Clubs such as Rayo Vallecano and Zaragoza in Spain or Siena and Bologna in Italy are struggling to make ends meet while their competitors can cherry-pick the best in Europe. None more so than Barcelona, who spent two months pursuing Alexis Sanchez before paying Udinese €26m and then secured Cesc Fabregas for €29m to put themselves even further out in front. Even Real Madrid are struggling to keep up, despite spending exactly the same sum on their four new signings, including 18-year-old French defender Raphael Varane from Lens.
Nonetheless there have been some surprising developments over the summer. The “new money” clubs – Malaga, Paris St Germain, Roma – have flexed their muscles and away from the limelight there have been signings that could spring a few surprises in the coming season.
Malaga have spent €58 million on new players, notably Spanish winger Santi Cazorla from Villarreal and Lyon midfielder Jeremy Toulalan. Spanish U20 striker Isco, bought from Valencia, also looks like a clever signing. Malaga still don’t look equipped to mount a real challenge but they could definitely cause some upsets.
PSG created a sensation with their €43m purchase of Javier Pastore from Palermo, setting a new French transfer record, and their raid on Serie A also includes Jeremy Menez from Roma, Mohammed Sissoko from Juventus and Palermo keeper Salvatore Sirigu.
Italy’s new big spenders Roma spread the cash around a bit more and now have a completely different look about them, from keeper Maarten Stekelenburg, signed from Ajax, through to Bojan and Pablo Osvaldo in attack.
Roma have also signed two youngsters in midfield – Miralem Pjanic from Lyon and one of the season’s potential sensations, Erik Lamela for 15m from River Plate.
If new manager Luis Enrique can get all his new players to gell – 10 have come in – they will be a real threat at the top of Serie A, just as PSG should be in France although a lot depends on how Pastore performs.

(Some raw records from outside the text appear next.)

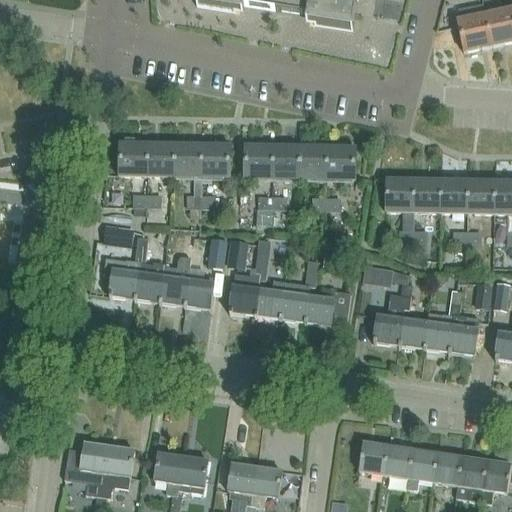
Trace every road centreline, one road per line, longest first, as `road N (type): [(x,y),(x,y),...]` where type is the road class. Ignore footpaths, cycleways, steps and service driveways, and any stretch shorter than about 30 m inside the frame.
road 1 (residential): [(70,349),(106,37)]
road 2 (residential): [(409,93),(106,37)]
road 3 (residential): [(333,385),(70,349)]
road 4 (residential): [(511,411),(333,385)]
road 5 (residential): [(46,511),(70,349)]
road 6 (residential): [(314,511),(333,385)]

Juventus too have spent heavily on a new attack. Matri, Quagliarella, Pepe and Vucinic have all come from other Italian clubs but the tricky question is how two new boys will shape up – Chilean midfielder Arturo Vidal signed from Bayer Leverkusen and another Bundesliga recruit, Dutch winger Eljero Elia, from Hamburg.
In Germany the one big change over the summer was as expected Manuel Neuer’s move from Schalke to Bayern for €22m. It’s not a record – they set that with Mario Gomez two years ago – but it gives Germany’s serial champions the security at the back which they lost when Oliver Kahn retired. The transfer gamble is perhaps Christian Träsch (pronounced Tresh) by Wolfsburg for for an undisclosed fee rumoured to be around 9m. That’s substantial by Bundesliga standards, and new Wolfsburg manager Felix Magath has a reputation to live down.

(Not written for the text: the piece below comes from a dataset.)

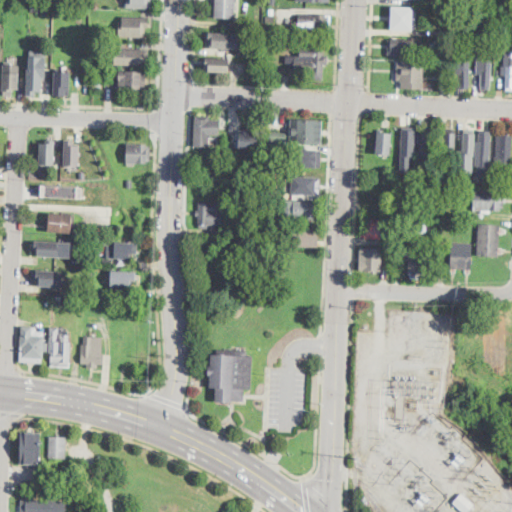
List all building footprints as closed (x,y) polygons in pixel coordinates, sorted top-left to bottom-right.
[(152,0),(152,8),(127,6),(127,0),(152,0)] [(236,0),(235,19),(216,18),(216,0),(236,0)] [(38,2),(38,10),(30,10),(30,2),(38,2)] [(417,8),(416,31),(392,29),(393,7),(417,8)] [(331,16),(330,25),(329,37),(297,35),(297,34),(278,32),(278,20),(298,21),(299,14),(331,16)] [(148,26),(146,26),(145,36),(119,35),(119,20),(122,20),(122,15),(149,16),(148,26)] [(229,48),(206,47),(206,31),(229,32),(229,48)] [(423,39),(423,50),(414,50),(414,53),(411,53),(411,57),(388,56),(389,38),(423,39)] [(287,41),(286,50),(278,50),(278,41),(287,41)] [(125,47),(145,48),(145,49),(149,49),(149,63),(144,63),(144,64),(115,63),(115,47),(120,47),(120,43),(125,43),(125,47)] [(329,56),(328,59),(328,65),(325,64),(324,80),(312,79),(312,72),(291,71),(291,64),(287,64),(287,56),(300,57),(301,47),(325,49),(325,55),(329,56)] [(511,51),(511,90),(506,90),(507,75),(501,75),(501,65),(505,65),(506,53),(509,53),(510,51),(511,51)] [(27,67),(26,95),(35,96),(35,91),(41,91),(42,76),(45,77),(46,55),(29,55),(29,67),(27,67)] [(228,70),(205,70),(206,56),(229,57),(228,70)] [(492,57),(491,89),(481,89),(482,57),(492,57)] [(469,58),(469,64),(470,64),(470,89),(460,88),(460,71),(456,71),(456,64),(458,64),(459,58),(469,58)] [(425,60),(424,74),(429,74),(429,85),(424,85),(424,87),(406,86),(406,81),(405,81),(405,78),(402,78),(402,60),(405,61),(405,59),(425,60)] [(444,76),(442,76),(441,59),(449,59),(450,76),(444,76)] [(21,70),(20,75),(19,75),(19,89),(14,89),(13,96),(4,95),(4,90),(1,90),(2,72),(4,72),(4,64),(21,65),(21,70)] [(145,87),(119,87),(119,77),(118,77),(118,69),(142,70),(142,72),(146,72),(145,87)] [(71,86),(70,95),(54,94),(55,71),(70,71),(69,86),(71,86)] [(220,128),(219,135),(210,135),(209,147),(195,146),(196,117),(220,117),(220,128)] [(323,135),(322,144),(291,143),(292,119),(323,121),(323,135)] [(437,129),(436,141),(435,141),(435,148),(436,148),(436,155),(434,157),(434,166),(419,165),(421,131),(425,132),(425,128),(437,129)] [(268,142),(287,142),(286,130),(267,130),(268,142)] [(380,130),(378,152),(392,153),(394,132),(380,130)] [(415,152),(415,156),(404,156),(406,130),(416,131),(414,152),(415,152)] [(456,131),(455,162),(443,162),(443,150),(446,151),(447,130),(456,131)] [(475,132),(473,166),(463,165),(464,131),(475,132)] [(509,132),(509,136),(511,136),(511,167),(501,167),(501,165),(495,165),(495,157),(496,157),(497,135),(503,135),(503,132),(509,132)] [(259,134),(258,153),(237,151),(238,133),(259,134)] [(491,135),(489,167),(480,166),(481,156),(478,156),(480,135),(491,135)] [(56,141),(56,144),(55,165),(39,164),(39,143),(46,144),(46,140),(56,141)] [(79,163),(79,166),(63,165),(64,140),(74,141),(74,144),(80,145),(79,163)] [(148,146),(148,147),(152,147),(152,161),(147,161),(147,164),(128,164),(128,145),(148,146)] [(289,148),(289,165),(321,166),(321,149),(289,148)] [(292,174),(291,193),(320,194),(321,176),(292,174)] [(41,184),(40,195),(82,197),(82,185),(41,184)] [(392,186),(391,198),(381,197),(380,208),(365,207),(367,185),(392,186)] [(500,190),(502,192),(505,192),(505,209),(501,209),(501,210),(491,210),(491,213),(481,213),(481,210),(474,210),(474,190),(500,190)] [(320,210),(319,217),(315,217),(315,219),(286,218),(286,200),(316,202),(316,203),(320,204),(320,210)] [(219,203),(219,214),(223,214),(223,224),(219,224),(219,226),(209,225),(209,229),(199,229),(200,216),(197,216),(197,212),(197,210),(200,210),(200,203),(219,203)] [(72,227),(71,234),(48,232),(50,213),(73,216),(72,227)] [(382,232),(382,238),(364,239),(364,237),(362,237),(362,230),(365,230),(365,220),(390,220),(390,232),(382,232)] [(499,253),(499,257),(478,256),(479,225),(500,226),(499,253)] [(319,242),(319,245),(315,245),(315,247),(293,246),(293,229),(314,230),(314,232),(319,232),(319,242)] [(139,249),(139,251),(138,254),(132,254),(132,251),(130,251),(130,258),(115,256),(115,259),(106,258),(108,239),(134,242),(134,243),(140,243),(139,249)] [(66,247),(65,257),(37,256),(37,250),(34,250),(35,240),(60,242),(59,246),(66,247)] [(473,244),(472,268),(471,268),(466,268),(456,268),(451,267),(451,266),(452,243),(473,244)] [(361,246),(361,269),(383,271),(383,247),(361,246)] [(427,250),(426,275),(423,275),(423,279),(412,278),(412,274),(409,274),(410,261),(405,261),(406,249),(427,250)] [(137,278),(137,281),(131,281),(131,286),(111,286),(111,270),(136,271),(136,272),(138,272),(137,278)] [(68,272),(67,276),(63,276),(63,288),(53,287),(53,285),(37,285),(37,280),(32,280),(32,271),(68,272)] [(48,343),(48,352),(44,351),(44,359),(43,359),(43,363),(20,362),(21,334),(23,332),(23,327),(37,327),(37,331),(45,331),(44,343),(48,343)] [(71,343),(71,363),(70,363),(69,367),(52,366),(52,362),(50,361),(51,327),(65,328),(65,331),(70,331),(69,343),(71,343)] [(103,338),(102,354),(105,354),(104,365),(98,364),(98,369),(88,368),(88,364),(81,363),(81,355),(83,355),(83,345),(86,345),(86,338),(89,338),(89,335),(99,335),(99,337),(103,338)] [(249,350),(248,355),(254,355),(252,389),(245,389),(244,401),(232,400),(231,403),(215,402),(216,388),(210,388),(211,375),(208,375),(209,365),(211,366),(212,353),(224,354),(224,349),(249,350)] [(41,433),(41,464),(21,463),(22,432),(41,433)] [(67,438),(66,459),(49,458),(51,437),(67,438)] [(37,481),(37,489),(20,489),(20,481),(37,481)] [(475,504),(469,511),(463,511),(454,504),(462,493),(475,504)] [(58,498),(58,511),(24,511),(24,507),(27,507),(27,502),(24,502),(24,497),(58,498)] [(90,499),(90,509),(80,509),(80,499),(90,499)]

Names to watch out for in Portugal should include two new Porto defenders, Alex Sandro and Danilo, who will join in the club in January. Both are just 20, both are Brazilians who like to attack, and both have cost the club a packet — €23m between then. But with Porto’s record for unearthing talent that could look like a bargain price by the time next summer’s transfer window opens. Sandro already has had a €50m release clause inserted in his contract by those canny Porto money men.